MS 25295/DF, rel. Min. Joaquim Barbosa, 20.4.2005. (MS-25295)
Estado de Calamidade Pública e Sistema Único de Saúde - 2
O Min. Carlos Britto divergiu em parte do relator. Considerou tratar-se, na espécie, não de requisição, mas de intervenção federal no município, não admitida pela Constituição Federal, com apossamento de bens, serviços, servidores e recursos públicos municipais, pela União, fora dos parâmetros do estado de defesa e do estado de sítio (CF, arts. 136 e 137 e ss., respectivamente). Concluiu, dessa forma, ter sido o município em questão desafetado de serviço que lhe é próprio, por destinação constitucional, já que a saúde pública é área de atuação de toda pessoa federada, correspondendo a um condomínio funcional, nos termos do art. 196, da CF. Afastou, ainda, a viabilidade de requisição de bens públicos na forma preconizada pelo inciso XIII do art. 15 da Lei 8.080/90, haja vista tal dispositivo estar relacionado ao art. 5º, XXV, da CF, que prevê que a requisição de uso temporário apenas incide sobre bens particulares. Reconhecendo a nulidade do ato por falta de motivação e o caráter interventivo do mesmo, concedeu a ordem o Min. Cezar Peluso. Acrescentou que a requisição como tal pressupõe que o bem requisitado tenha destinação natural diversa daquela prevista na Constituição, qual seja, atender a iminente perigo público, o que não teria sido observado no caso, e, ainda, o fato de a própria lei invocada como suporte da requisição impedir que se extravasasse o âmbito administrativo de cada unidade federada.

#### Bloco de dados:
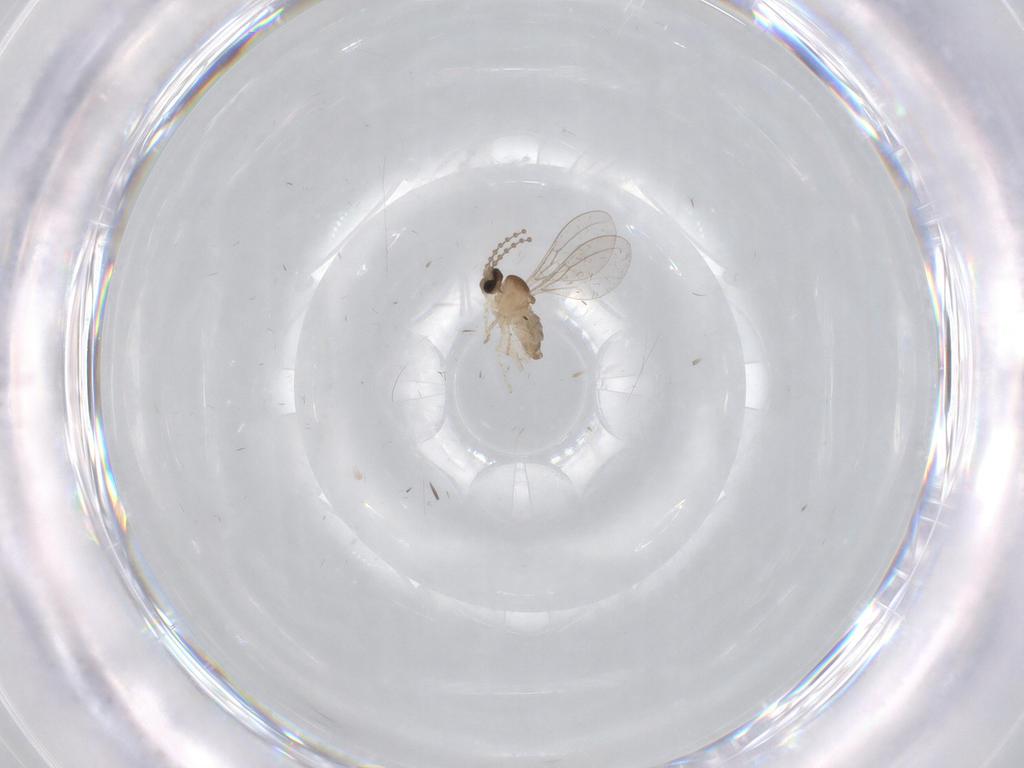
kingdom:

#### Conjunto de exercícios:
1. No trecho sobre o estado de calamidade pública e o Sistema Único de Saúde, qual dispositivo da Constituição Federal, segundo o Min. Carlos Britto, prevê que a requisição de uso temporário incide apenas sobre bens particulares?
2. Retome o trecho sobre o estado de calamidade pública e o Sistema Único de Saúde e dê continuidade a ele a partir do ponto em que termina.

#### Respostas:
1. O art. 5º, XXV, da Constituição Federal.

2.
MS 25295/DF, rel. Min. Joaquim Barbosa, 20.4.2005. (MS-25295)
Estado de Calamidade Pública e Sistema Único de Saúde - 3
Na linha dos dois últimos votos, decidiram os Ministros Gilmar Mendes e Ellen Gracie. Perfilharam, ainda, a conclusão quanto ao caráter interventivo do ato impugnado os Ministros Carlos Velloso e Celso de Mello. O Min. Marco Aurélio adotou o entendimento da nulidade do decreto por ausência de fundamentação. O Min. Sepúlveda Pertence acompanhou os votos dos Ministros Carlos Britto e Cezar Peluso no que respeita à tese da intervenção, deixando, no entanto, de considerar o vício apontado pelo relator quanto à falta de motivação do ato porque estranho à causa de pedir. O Min. Nelson Jobim, Presidente, por fim, seguindo a maioria formada reconhecendo a nulidade do ato por falta de fundamentação, apontou restrição quanto à amplitude do seu voto no sentido de - tendo em conta ser da competência comum da União, Estados, DF e Municípios a função de cuidar da saúde e da assistência pública (CF, art. 23, II), e diante de determinadas circunstâncias, como a da negativa absoluta da prestação do serviço pela unidade federada - não se caminhar para a intervenção, mas para o cumprimento daquela obrigação constitucional, a fim de se evitar que o conflito federativo implique prejuízo aos cidadãos. Ordem deferida para restabelecer a administração e a gestão, por parte do Município do Rio de Janeiro, dos hospitais municipais Souza Aguiar e Miguel Couto; a administração dos servidores municipais lotados nestes dois hospitais municipais; a manutenção dos serviços públicos de saúde nestes dois hospitais municipais; bem como vedar à União a pretensão de utilizar os servidores municipais, os bens e serviços contratados pelo município impetrante nos outros quatro hospitais, nos termos dos votos respectivos de cada um de seus ministros.
MS 25295/DF, rel. Min. Joaquim Barbosa, 20.4.2005. (MS-25295)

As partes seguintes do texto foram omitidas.